Hyper-heuristics have been applied to MOEAs in the past. In [24], Venske et al. propose a Hyper-Heuristic selection of crossover operators in MOEA/D for Many-Objective problems and could show that the proposed approach can improve the robustness and the quality of the algorithm. Similar to [15] by Pan et al. or [14] by Ono et al., they use a small pool of two to three crossover operators. Those are chosen in a way, that there is at least one good option for a specific problem class. Further approaches on applying Hyper-Heuristics are proposed by Pang et al. [16], who uses an offline learning to tune MOEA/D for specific problem properties, or Hong et al. [12], who uses a Hyper-Heuristic to generate polynomial mutation operators via training. An offline learner always needs training data sets, which should be at least similar to the actual problem. Both works showed, that otherwise the risk rises that the algorithm is outperformed by MOEAs that do not need training. Therefore, when using trained offline learners, more knowledge about the problem is again needed.

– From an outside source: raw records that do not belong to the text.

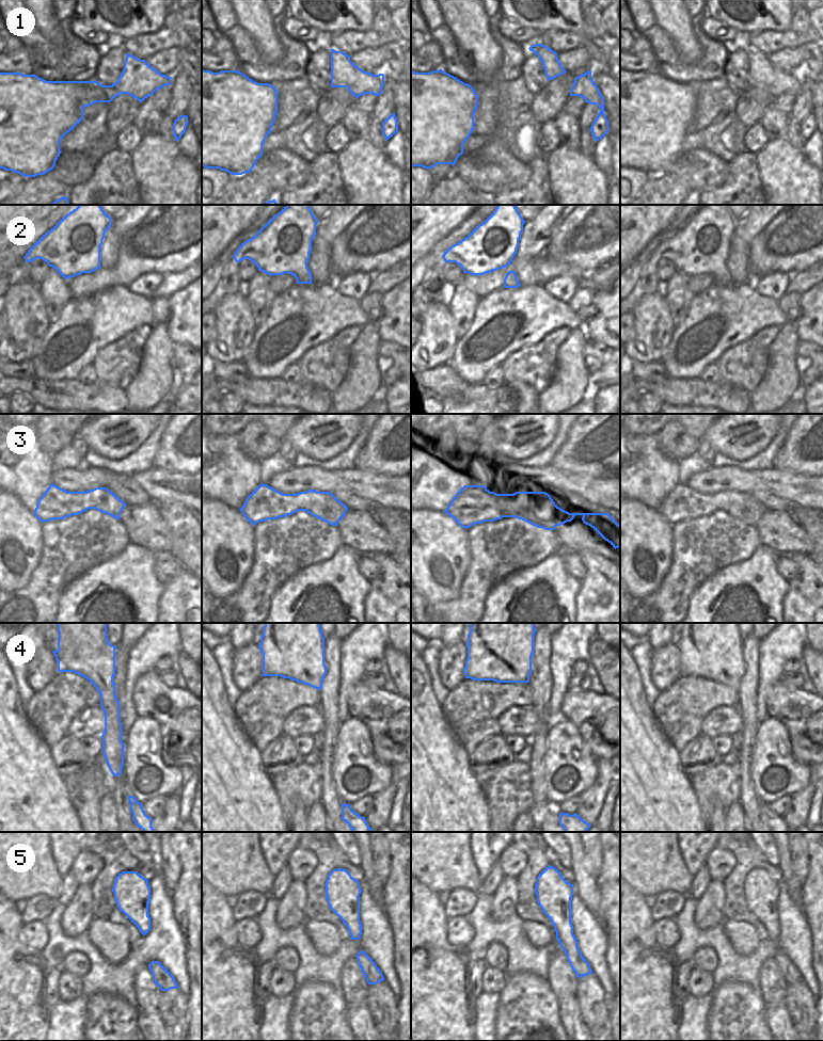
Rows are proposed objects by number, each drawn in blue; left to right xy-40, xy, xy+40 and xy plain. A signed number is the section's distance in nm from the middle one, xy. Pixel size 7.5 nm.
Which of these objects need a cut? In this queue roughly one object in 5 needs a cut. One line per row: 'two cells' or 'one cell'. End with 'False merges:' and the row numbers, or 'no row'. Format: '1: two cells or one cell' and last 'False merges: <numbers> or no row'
1: one cell
2: one cell
3: one cell
4: one cell
5: two cells
False merges: 5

In this paper, we use an online learning Hyper-Heuristic to enhance the usability of the algorithm on unknown problems. We mainly focus on the selection mechanism and aim to expand the selection pool with more operators to cover several problem classes. We propose different variations of a learning mechanism applied to NSGA-II [5] to investigate their influence. We perform experiments on 20 test problems and compare our approach with NSGA-II using solely Simulated Binary Crossover (SBX) [6] and Uniform Crossover (UX) [21]. The results indicate that we could outperform the basic NSGA-II on most problems, although their properties are diverse.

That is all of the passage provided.